I’d be vulnerable—feel close, intimate and then want to cut off, cut out or cut down the good feeling, before it overwhelmed me and took me out of my own self-induced misery or worse took me to an unknown place, where I couldn’t handle the loss of control. I couldn’t handle the feeling of being open to rejection, from wanting to receive that love. I’d make excuses. I believed if I stayed open to receiving love with a man, he’d find me unworthy, unlovable and toss me aside.

How do we survive the vulnerability required?

Feeling we don’t deserve love, keeps us from opening to our vulnerability.

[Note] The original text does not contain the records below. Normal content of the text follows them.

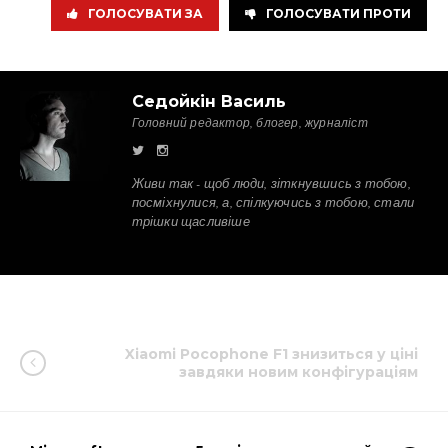
ГОЛОСУВАТИ ЗА
ГОЛОСУВАТИ ПРОТИ
Седойкін Василь
Головний редактор, блогер, журналіст
Живи так - щоб люди, зіткнувшись з тобою,
посміхнулися, а, спілкуючись з тобою, стали
трішки щасливіше
Xiaomi Pocophone F1 знизиться у ціні
завдяки новим конфігураціям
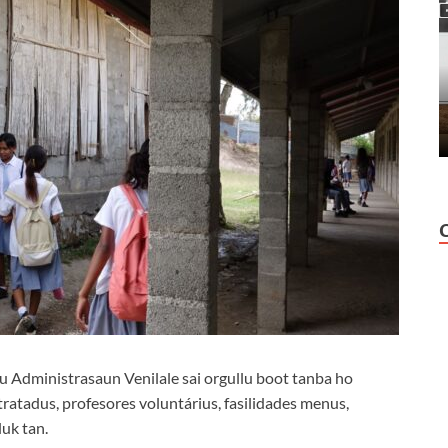
 Administrasaun Venilale sai orgullu boot tanba ho
ratadus, profesores voluntárius, fasilidades menus,
uk tan.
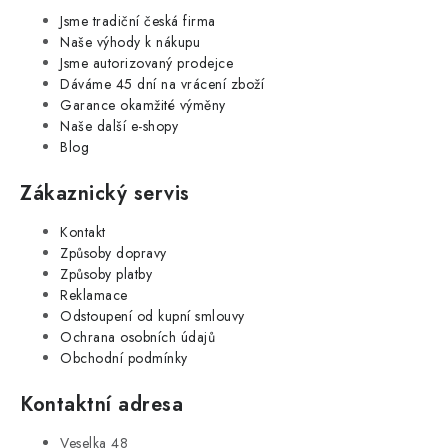
Jsme tradiční česká firma
Naše výhody k nákupu
Jsme autorizovaný prodejce
Dáváme 45 dní na vrácení zboží
Garance okamžité výměny
Naše další e-shopy
Blog
Zákaznický servis
Kontakt
Způsoby dopravy
Způsoby platby
Reklamace
Odstoupení od kupní smlouvy
Ochrana osobních údajů
Obchodní podmínky
Kontaktní adresa
Veselka 48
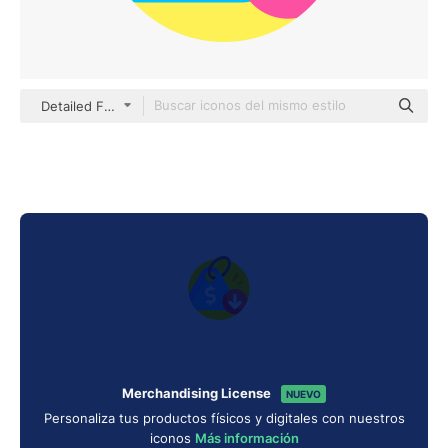
Detailed Flat Circular Flat
Merchandising License
NUEVO
Personaliza tus productos físicos y digitales con nuestros
iconos
Más información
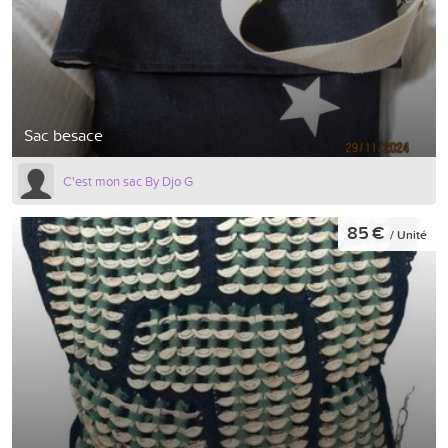
Sac besace
C'est mon sac By Djo G
85 €
/ Unité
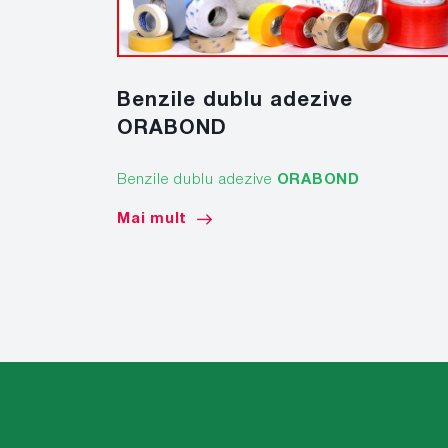
Benzile dublu adezive
ORABOND
Benzile dublu adezive
ORABOND
Mai mult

Believing we can’t handle the inevitable pain ahead makes us create more pain, by denying ourselves. We can’t fix this in another, we cannot force them to receive or give love, and all we can do is look at where we block love, where we say “no.”

One way to be open to receiving is to stop creating stories and excuses. Removing our mental energy from trying to analyze the thoughts of another, as to why they do what they do or assuming we understand a story about them that they have never told, will help us to remove the barriers we have in the way.

When we stop pointing the finger outside of us to nonexistent circumstances and instead make a decision to be of love, we change our position.

Accepting our insecurities, we stop beating ourselves up for all the protection, gyrations and running away we do and instead, stand still to receive love. It’s then that we don’t know where it’ll come from, we can’t strategize or pretend, we must be present, honest and admitting the truth.

We must stop destroying ourselves through the relationships we have with another, meaning the giving without receiving or receiving without giving. The walls, the obstacles, the lack of perfection, the childish games meant to protect no one, we must give it all up.

This is how to receive love with open arms.